The novel method can demonstrate retinal fluid and calculate the volume of them, which can help ophthalmologists comprehensively grasp the extent of a patient’s macular edema. At present, central retinal thickness (CRT) is usually used to evaluate the macular anatomy in patients with fluid before and after treatment[30]. However, whereas CRT is a 2D index, the volume of fluid is 3D. As a result, although CRT is somewhat useful in gauging the extent of retinal fluid, it has limited utility in the overall assessment of the resolution of fluid. Under these circumstances, OCT images have the potential to provide a more comprehensive clinical picture of a patient’s macular edema. More specifically, identification of the volume of IRF and SRF allows ophthalmologists to intuitively and meaningfully analyze the extent of edema and its resolution over time[31]. For many patients, it is difficult to detect changes in the location and volume of edema without objective data. Therefore, we believe it is necessary to use such data to gauge the regression of edema, which will contribute to the adjustment of follow-up treatment measures.

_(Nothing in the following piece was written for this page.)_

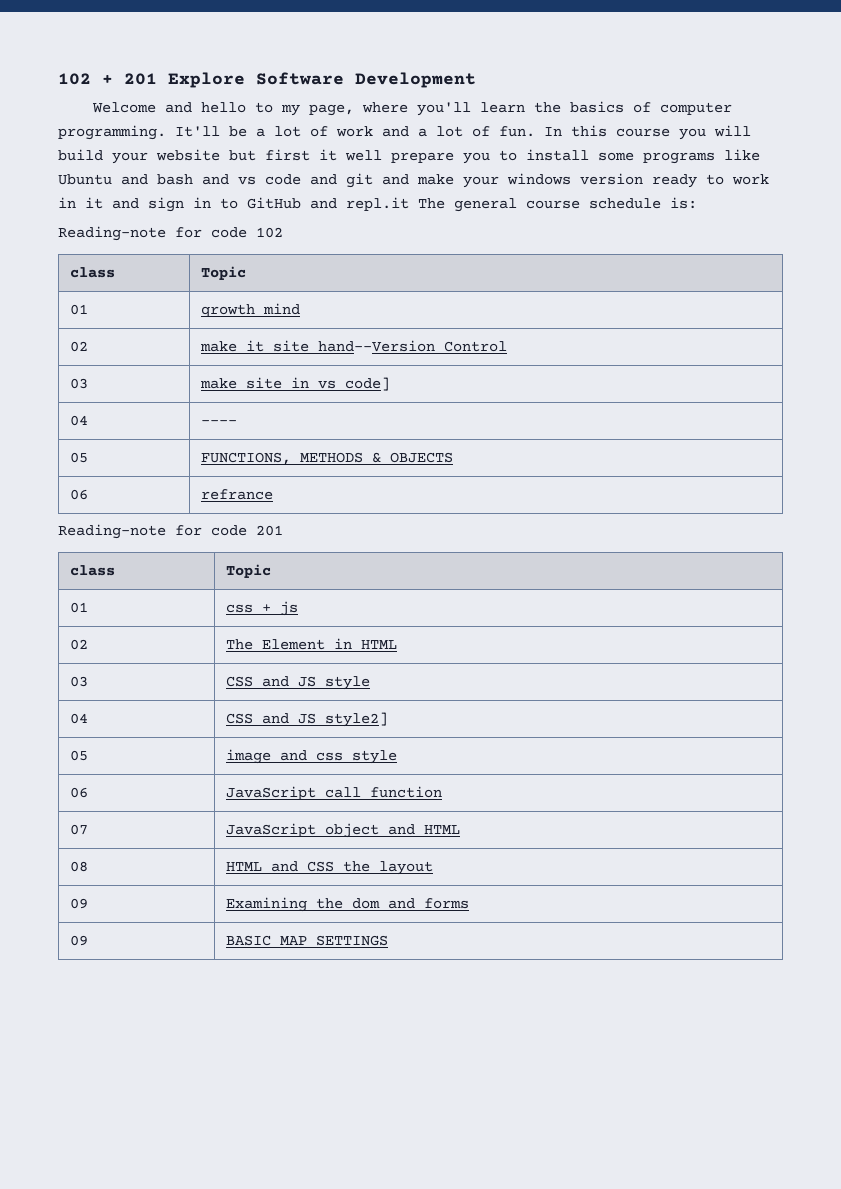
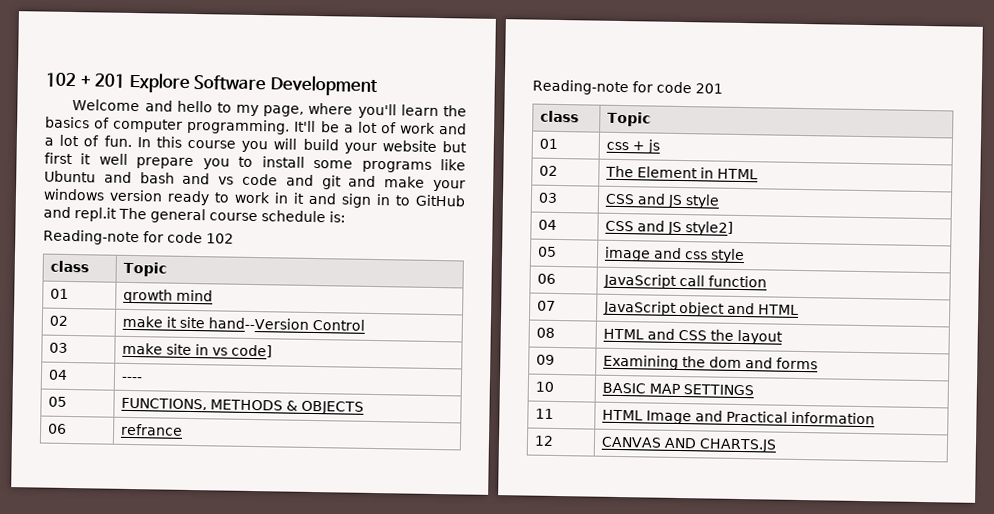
[70,935,89,946] 09 -> [535,381,555,392] 10
(389, 940) none -> [535,408,555,419] [602,409,876,425] [534,435,555,446] [601,436,778,453] // 11 | HTML Image and Practical information // 12 | CANVAS AND CHARTS.JS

In this study, a segmentation algorithm framework based on 3D neural networks is proposed; the framework is aimed at resolving the problem of retinal fluid segmentation in retinal OCT images. Compared with other methods, the proposed 3D U-Net network is more aligned with the human working mode under real conditions. The network performs fluid segmentation by combining the spatial temporal correlations among images; thereby, more reasonable results are obtained. Moreover, the evaluation coefficients demonstrate that the proposed 3D U-Net architecture exhibits superior performance, and the fluid segmentation accuracy is higher. It is illustrated that the shape, distribution and the volume calculation of the retinal fluid can provide doctors with a more intuitive visual experience, which is highly significant in monitoring disease development and drug efficacy tracking.


ACKNOWLEDGEMENTS

Foundations: Supported by National Science Foundation of China (No.81800878); Interdisciplinary Program of Shanghai Jiao Tong University (No.YG2017QN24); Key Technological Research Projects of Songjiang District (No.18sjkjgg24); Bethune Langmu Ophthalmological Research Fund for Young and Middle-aged People (No.BJ-LM2018002J).

Conflicts of Interest: Li MX, None; Yu SQ, None; Zhang W, None; Zhou H, None; Xu X, None; Qian TW, None; Wan YJ, None.